Sejarah Timbulnya Upacara Manaqiban di Indonesia


                Masyarakat islam mengetahui tentang sejarah asal-usul timbulnya upacara Manaqiban, dengan tujuan agar kita umat islam dengan jelas dan jujur memahami latar belakang adanya upacara manqiban yang sampai saat sekarang terus berkembang di tengah-tengah masyarakat Islam di beberapa daerah di Indonesia khususnya pulau Jawa. Jika faktor sejarah ini sudah sengaja disingkirkan maka wajar terjadi pengertian yang keliru.
            Sebenarnya sejak zaman dahulul, baik di masa sebelum Nabi Muhammad SAW. Lahir maupun sesudah wafat-Nya, maka Manaqiban itu sudah ada dan di terangkan dalam Al-Qur’an. Seperti dapat dilihat bahwa di dalam Al-Qur’an telah diceritakan dengan jelas sekali adanya Manaqib Maryam, Manaqib Dzulkarnain, Manaqib Ashhabul Kahfi dan lain-lain. Demikian pula setelah wafatnya Nabibanyak di dapat Manaqib Abu Bakar Shidiq r.a, Manaqib Umar bin Khatab r.a, Manaqib Ali bin Abi Thalib r.a, Manaqib Hamzah r.a, Manaqib Abi Sa’ad r.a, Manaqib At-Tijani r.a, Manaqib Syekh ‘Abdul Qodir Al-Jailany r.a dan sebagainya.

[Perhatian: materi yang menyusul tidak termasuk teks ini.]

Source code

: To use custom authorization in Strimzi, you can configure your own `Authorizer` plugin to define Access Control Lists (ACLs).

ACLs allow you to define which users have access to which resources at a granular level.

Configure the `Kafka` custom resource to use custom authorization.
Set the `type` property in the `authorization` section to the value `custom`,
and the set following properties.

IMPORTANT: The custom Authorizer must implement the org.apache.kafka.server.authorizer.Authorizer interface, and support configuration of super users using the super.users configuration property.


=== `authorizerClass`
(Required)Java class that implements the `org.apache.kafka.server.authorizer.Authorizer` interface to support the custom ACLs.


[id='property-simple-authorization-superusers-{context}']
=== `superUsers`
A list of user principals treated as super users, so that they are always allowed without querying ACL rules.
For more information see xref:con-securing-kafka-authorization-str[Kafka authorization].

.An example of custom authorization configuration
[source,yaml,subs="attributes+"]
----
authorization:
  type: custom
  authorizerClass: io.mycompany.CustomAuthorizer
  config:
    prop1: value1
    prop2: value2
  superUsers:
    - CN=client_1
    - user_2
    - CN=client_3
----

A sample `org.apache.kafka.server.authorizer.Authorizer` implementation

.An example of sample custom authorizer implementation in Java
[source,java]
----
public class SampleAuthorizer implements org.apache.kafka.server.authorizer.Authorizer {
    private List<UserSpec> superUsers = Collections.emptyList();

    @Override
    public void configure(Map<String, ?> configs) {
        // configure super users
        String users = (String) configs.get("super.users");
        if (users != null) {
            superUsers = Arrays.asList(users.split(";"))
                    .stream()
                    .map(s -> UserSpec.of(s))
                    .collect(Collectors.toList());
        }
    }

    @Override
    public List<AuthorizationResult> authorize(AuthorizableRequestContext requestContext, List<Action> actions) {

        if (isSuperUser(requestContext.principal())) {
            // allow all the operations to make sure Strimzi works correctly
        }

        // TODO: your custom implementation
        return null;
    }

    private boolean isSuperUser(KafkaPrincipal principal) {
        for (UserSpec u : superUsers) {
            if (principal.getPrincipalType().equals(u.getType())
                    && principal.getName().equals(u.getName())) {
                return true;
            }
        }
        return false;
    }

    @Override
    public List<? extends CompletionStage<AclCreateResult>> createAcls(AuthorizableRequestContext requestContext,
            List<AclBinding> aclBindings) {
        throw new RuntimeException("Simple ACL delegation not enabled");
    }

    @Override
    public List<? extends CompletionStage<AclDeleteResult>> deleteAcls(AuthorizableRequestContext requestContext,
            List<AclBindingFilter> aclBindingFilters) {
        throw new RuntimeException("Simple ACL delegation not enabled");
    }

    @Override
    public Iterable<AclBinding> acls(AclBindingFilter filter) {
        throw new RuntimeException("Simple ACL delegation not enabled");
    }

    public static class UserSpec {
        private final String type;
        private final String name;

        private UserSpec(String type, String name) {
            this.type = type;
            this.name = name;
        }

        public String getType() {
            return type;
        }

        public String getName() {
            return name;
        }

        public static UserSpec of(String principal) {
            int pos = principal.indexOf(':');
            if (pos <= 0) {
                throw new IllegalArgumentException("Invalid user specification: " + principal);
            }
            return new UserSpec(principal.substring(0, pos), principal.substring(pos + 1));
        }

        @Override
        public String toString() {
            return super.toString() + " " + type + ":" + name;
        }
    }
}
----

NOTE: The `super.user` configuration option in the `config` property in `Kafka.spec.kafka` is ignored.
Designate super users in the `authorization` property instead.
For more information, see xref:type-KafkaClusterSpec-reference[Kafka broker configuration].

Mengapa manaqib-manaqib itu terjadi, karena Allah sendiri sudah Berfirman : “Sebagian dari mereka telah Aku ceritakan dan sebagian lainya belum Aku ceritakan.” (QS. Al-Mu’minun: 78)
            Dan juga di kuatkan lagi dengan firman Allah SWT dalam beberapa surat An-Nisa’ ayat 164.
            Ayat-ayat di atas apabila di teliti, maka dapat diambil beberapa pengertian sebagai berikut:
a.     Kita dianjurkan Allah untuk bangkit bergerak mengadakan penelitian sejarah, baik dari sumber Al-Qur’an atau Al-Hadits atau juga sumber-sumber lain yang dapat dipercaya.
b.     Kalau sejarah itu sudah dapat di teliti maka hasilnya dianjurkan untuk di ceritakan kepada umat islam secara lisan maupun tulisan.
c.      Terjadinya penertian itu dikarenakan banyak sekali sejarah para Nabi,Shalihin,Auliya yang belum diterangkan Allah dalam Al-Qur’an.
Demikian pula halnya dengan sejarah Syekh Abdul Qadir Al-Jailany r.a yang dibukukan para Ulama di Indonesia ini dan banyak beredar di tengah-tengah masyarakat Islam.
Berdasarkan penelitian yang bersifat hipothesis telah membuktikan bahwa pada zaman permulaan Islam di Indonesia terutama di Jawa para Mubaligh Islam yang di pimpin oleh “Walisongo” telah mengaajarkan kepada masyarakat Islam tentang ilmu Thariqah, Manaqib dan amalan-amalan lain yang selaras dengan itu. Praktek seperti ini ternyata berjalan dan berkembang terus sampai sekarang bahkan oleh masyarakat Islam hal tersebut dijadikan sebagai sarana dakwah Islamiyah.